# Your goal
Starting at the line containing "region: North Rhine-Westphalia" and ending at the final line of the entries, recast each line as a row of a Markdown table with the columns Row and Entry line, omitting blank lines. Leave the pictures out of the table.

[Stored records]

►

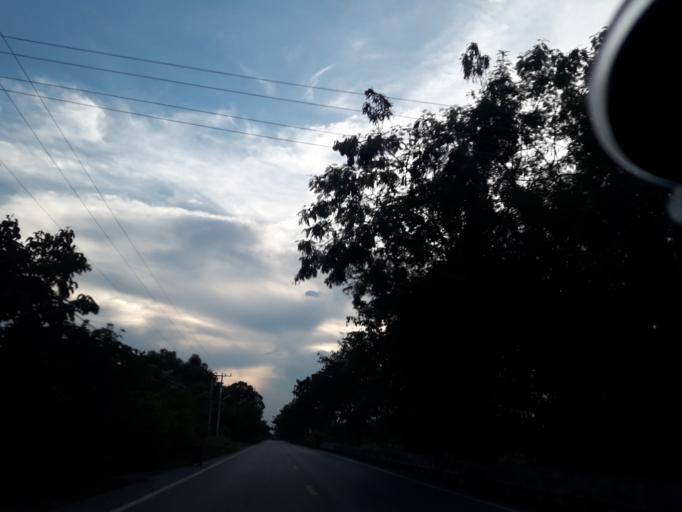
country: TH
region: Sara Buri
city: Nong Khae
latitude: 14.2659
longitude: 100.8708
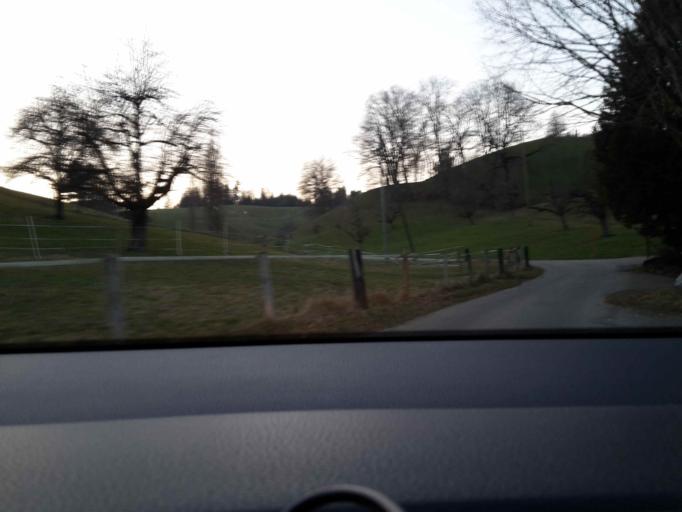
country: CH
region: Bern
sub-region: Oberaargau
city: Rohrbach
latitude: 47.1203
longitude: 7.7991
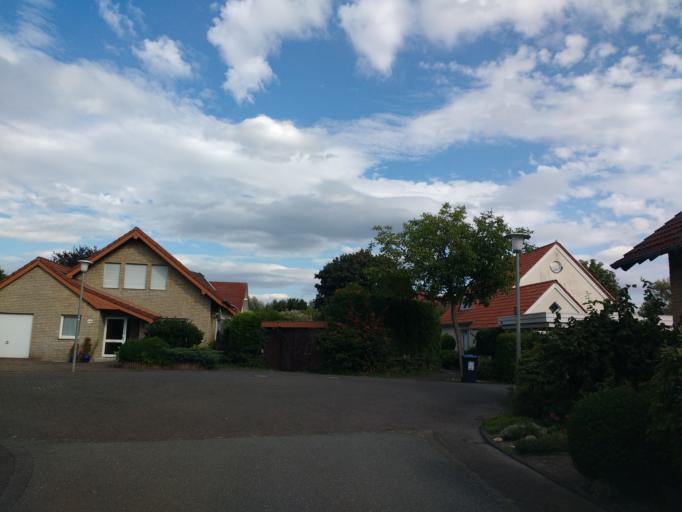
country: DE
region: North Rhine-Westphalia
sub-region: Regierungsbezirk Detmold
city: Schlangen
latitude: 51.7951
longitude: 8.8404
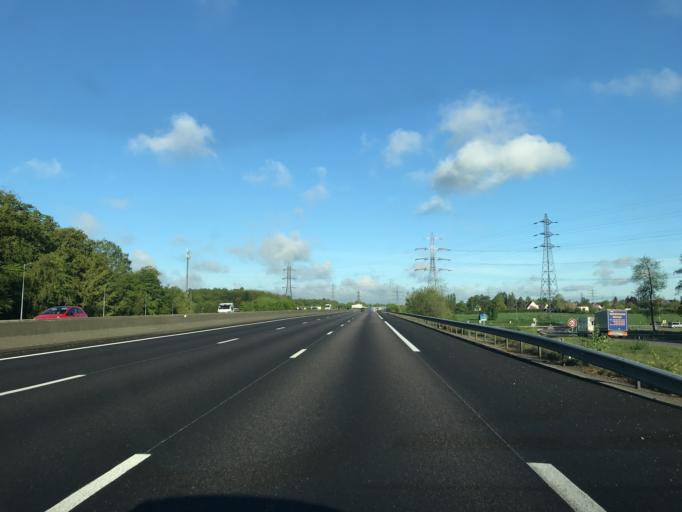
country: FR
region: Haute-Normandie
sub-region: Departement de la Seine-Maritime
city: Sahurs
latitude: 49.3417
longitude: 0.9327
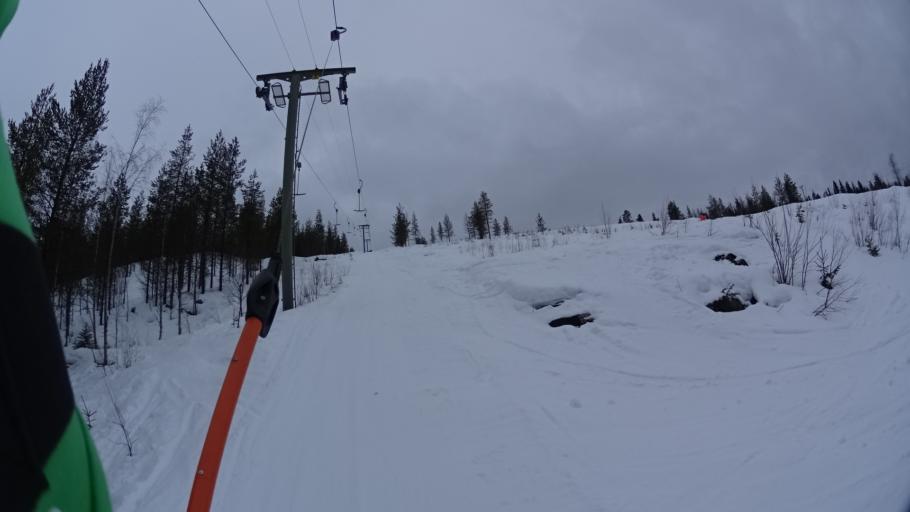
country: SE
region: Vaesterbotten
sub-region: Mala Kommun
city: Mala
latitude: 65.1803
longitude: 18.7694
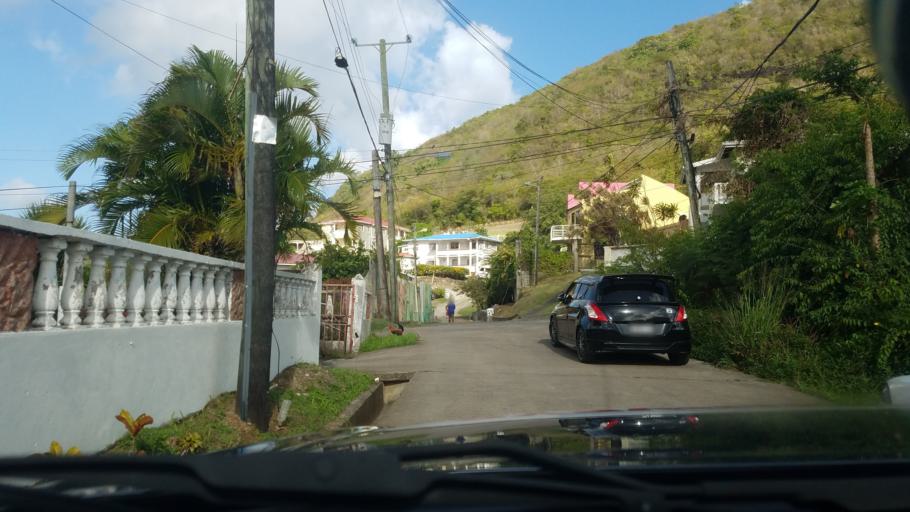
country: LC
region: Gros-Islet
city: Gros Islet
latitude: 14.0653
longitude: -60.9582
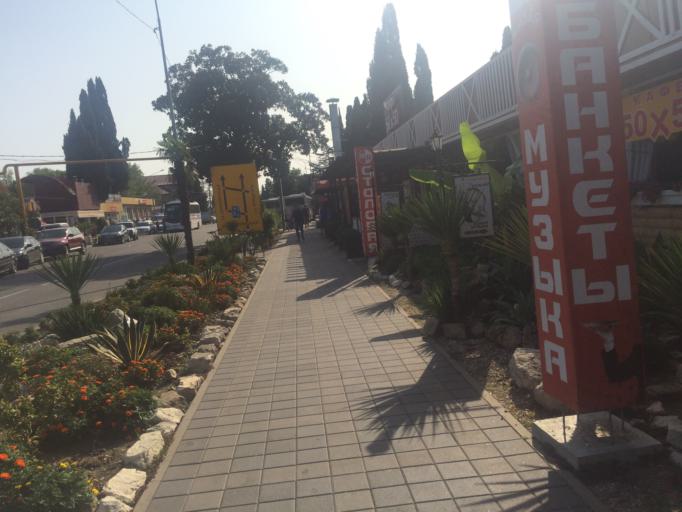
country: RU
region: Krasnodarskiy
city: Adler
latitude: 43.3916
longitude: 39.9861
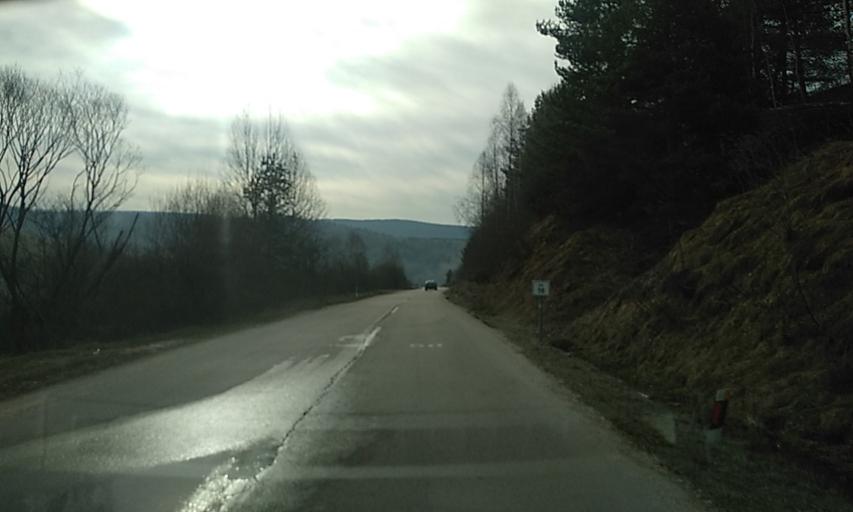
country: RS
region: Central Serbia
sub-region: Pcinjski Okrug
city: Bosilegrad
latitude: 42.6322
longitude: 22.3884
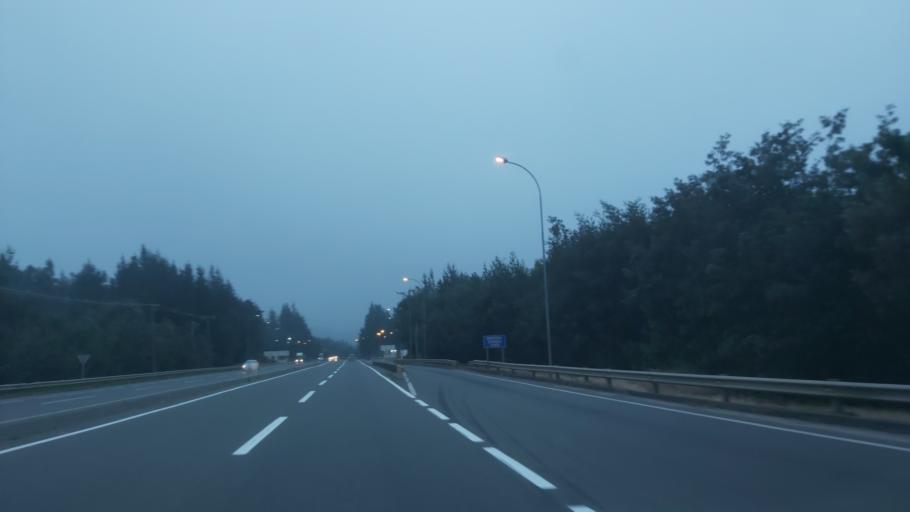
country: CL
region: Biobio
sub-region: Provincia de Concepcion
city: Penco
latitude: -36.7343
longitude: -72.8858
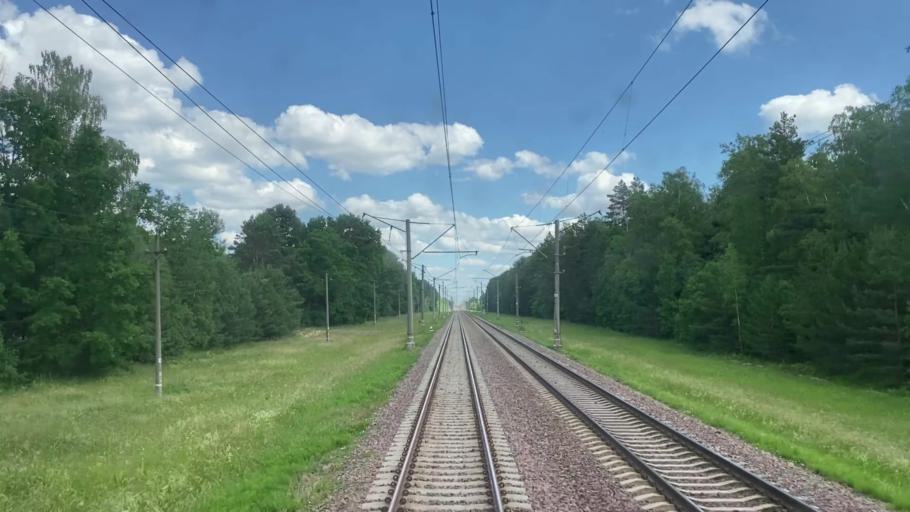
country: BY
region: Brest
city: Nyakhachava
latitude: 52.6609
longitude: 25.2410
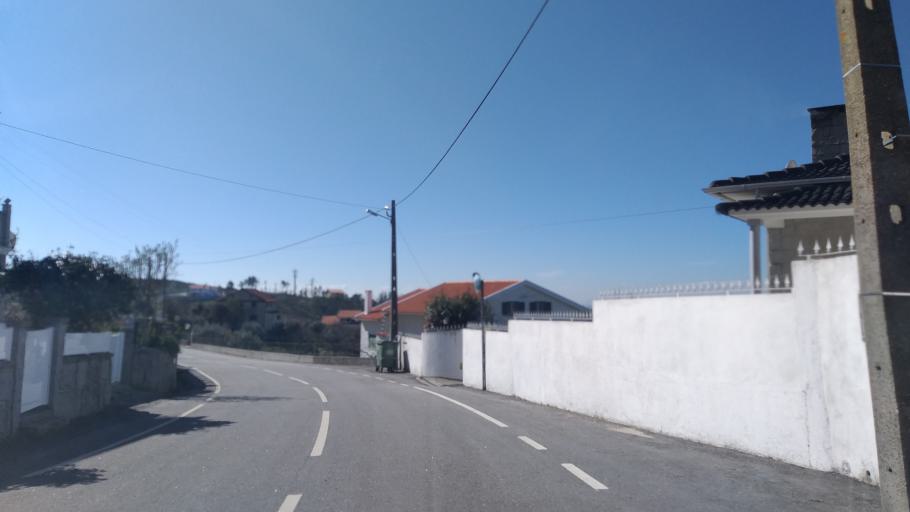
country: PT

◄

# Written reply
| Row | Entry line |
|---|---|
| 1 | region: North Rhine-Westphalia |
| 2 | sub-region: Regierungsbezirk Detmold |
| 3 | city: Schlangen |
| 4 | latitude: 51.7951 |
| 5 | longitude: 8.8404 |
| 6 | country: FR |
| 7 | region: Haute-Normandie |
| 8 | sub-region: Departement de la Seine-Maritime |
| 9 | city: Sahurs |
| 10 | latitude: 49.3417 |
| 11 | longitude: 0.9327 |
| 12 | country: SE |
| 13 | region: Vaesterbotten |
| 14 | sub-region: Mala Kommun |
| 15 | city: Mala |
| 16 | latitude: 65.1803 |
| 17 | longitude: 18.7694 |
| 18 | country: LC |
| 19 | region: Gros-Islet |
| 20 | city: Gros Islet |
| 21 | latitude: 14.0653 |
| 22 | longitude: -60.9582 |
| 23 | country: RU |
| 24 | region: Krasnodarskiy |
| 25 | city: Adler |
| 26 | latitude: 43.3916 |
| 27 | longitude: 39.9861 |
| 28 | country: RS |
| 29 | region: Central Serbia |
| 30 | sub-region: Pcinjski Okrug |
| 31 | city: Bosilegrad |
| 32 | latitude: 42.6322 |
| 33 | longitude: 22.3884 |
| 34 | country: CL |
| 35 | region: Biobio |
| 36 | sub-region: Provincia de Concepcion |
| 37 | city: Penco |
| 38 | latitude: -36.7343 |
| 39 | longitude: -72.8858 |
| 40 | country: BY |
| 41 | region: Brest |
| 42 | city: Nyakhachava |
| 43 | latitude: 52.6609 |
| 44 | longitude: 25.2410 |
| 45 | country: PT |